Néanmoins, Carmelo Anthony, Carlos Boozer et leurs coéquipiers refusent les excuses. Peut-être cette Team USA, qui débarque en Chine sans être championne du monde en titre, n’avait jamais eu autant de prétextes à la défaite et de détracteurs. Si le monde entier les attend au tournant, leur approche mentale et physique de la compétition se doit d’être irréprochable. LeBron James le dit “Souvent en club, je me dis “Ha si j’avais Jason Kidd à la mène, Ha si j’avais Carlos Boozer à l’intérieur” désormais je n’ai plus ces excuses”. La victoire, ou la honte sont les seuls alternatives d’une équipe déterminée à rentrer dans chacun de ces adversaires avec une dureté de chaque seconde, dirigée par un Kobe Bryant qui mène par l’exemple, en percutant volontairement de plein fouet son ami Pau Gasol durant une des deux confrontations avec l’Espagne, pour faire passer un message fort.

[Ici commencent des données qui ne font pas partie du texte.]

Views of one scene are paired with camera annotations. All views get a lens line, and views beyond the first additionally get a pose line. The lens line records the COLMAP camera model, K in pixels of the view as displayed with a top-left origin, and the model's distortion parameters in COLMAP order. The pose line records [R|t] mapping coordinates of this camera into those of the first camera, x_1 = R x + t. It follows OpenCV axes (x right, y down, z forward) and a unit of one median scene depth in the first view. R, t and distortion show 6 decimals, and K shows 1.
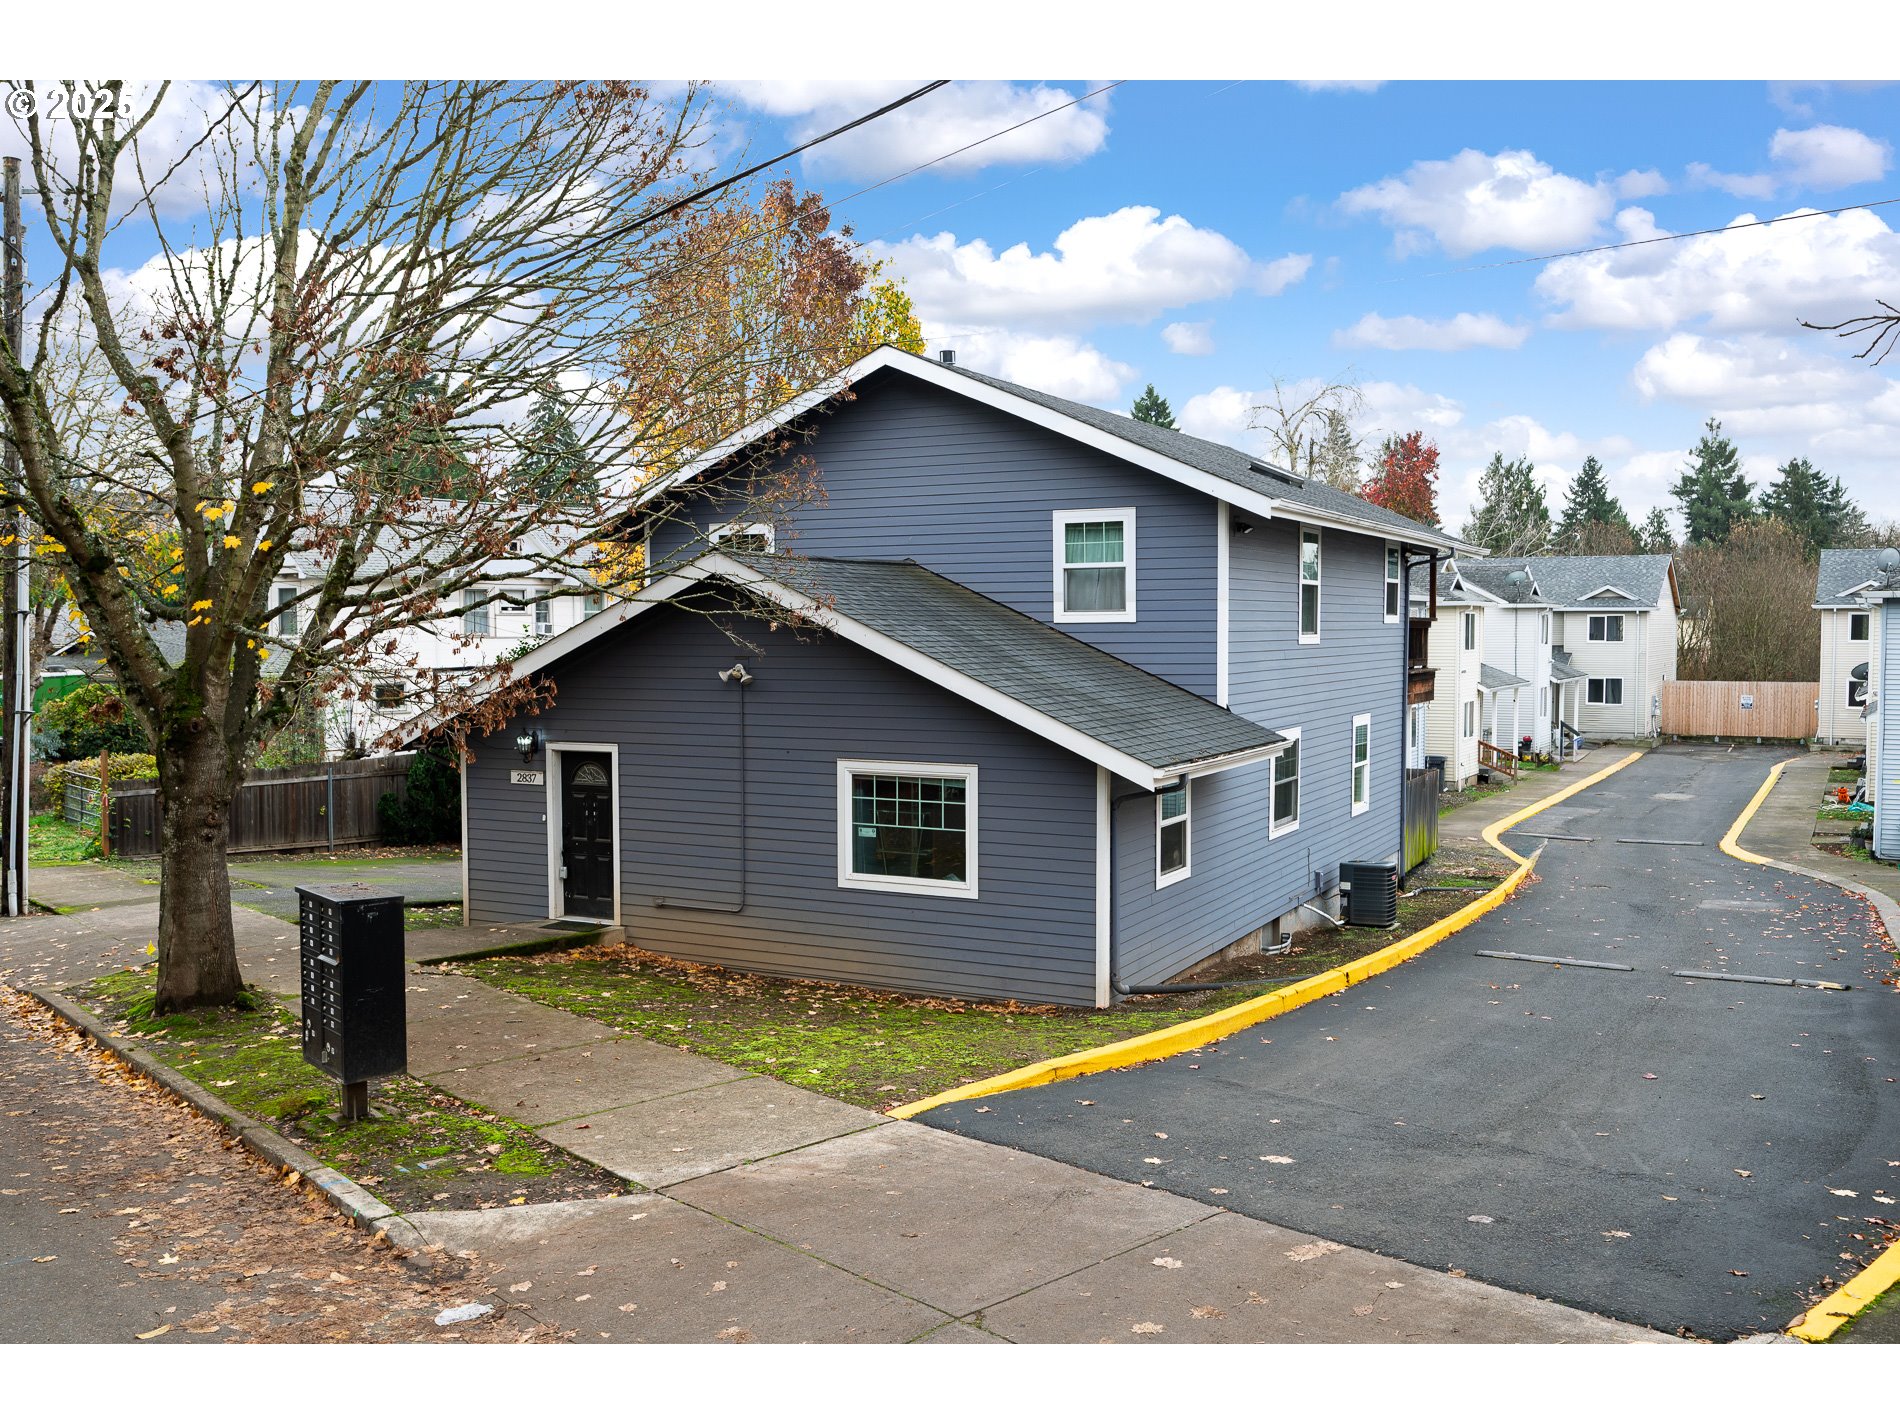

Kobe devient le Mamba dès quatre heures du matin à la salle de musculation, suivant son éthique de travail légendaire. Le Basket-ball se transforme en combat de gladiateur, ou durant quatre fois dix minutes, les athlètes s’affrontent sans relâche, plongeant sur chaque ballon, magnifiant chaque tir, faisant de la dureté émotionnelle une arme. Ce sport a changé : au terme de l’aventure, seuls les meilleurs seront sacrés, et les USA n’ont plus d’avance naturelle sur leurs adversaires. L’effort prime avant les lauriers de la gloire.

Si The Redeem Team : Rebondir ensemble transforme parfois la réalité pour servir son message, il reste un témoignage d’amour communicatif pour le basket-ball, et pour les hommes qui le font vivre.

The Redeem Team : Rebondir ensemble est disponible sur Netflix.